After a series of researches started at the end of the nineteenth century, two huge pyrite deposits were discovered in the ’30s; this finding marked the beginning of the pre-existing facilities expansion and the creation of a mining village, built between 1933 and 1936.
The Director’s house was built in the upper part of the village, while the miners used to live in the lower part, in blocks of houses or in one-floor buildings divided into many small bedrooms (for those without family). In the village were also built a church and a groceries.
The last mine in Niccioleta was closed in 1992.
In the summer of 2023 Niccioleta became part of the ‘Network of the Landscapes of Memory’, which promotes the protection and enhancement of places of memory, committed to spreading historical knowledge and civic awareness among the public.
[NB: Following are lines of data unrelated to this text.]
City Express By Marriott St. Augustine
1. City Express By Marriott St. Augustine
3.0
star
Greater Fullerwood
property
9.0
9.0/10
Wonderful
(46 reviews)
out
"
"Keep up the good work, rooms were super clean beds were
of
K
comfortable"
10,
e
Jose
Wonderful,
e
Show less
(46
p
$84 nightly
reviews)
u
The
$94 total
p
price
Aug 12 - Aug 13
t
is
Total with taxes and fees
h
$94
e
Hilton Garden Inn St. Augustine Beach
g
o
With this in mind, 15 information panels have been set up to accompany the visitor on a discovery of the main architectural structures of the typical mining village: the workhouse, the so-called “camerotti”, the storeroom, the workers’ buildings, the air-raid shelter, and the director’s villa, up to the symbolic places of the reprisal that gave rise to the massacre of the 83 Martyrs of Niccioleta. The texts of the panels, in Italian and English, can also be listened to by downloading the dual-language audio guide directly from izi.travel.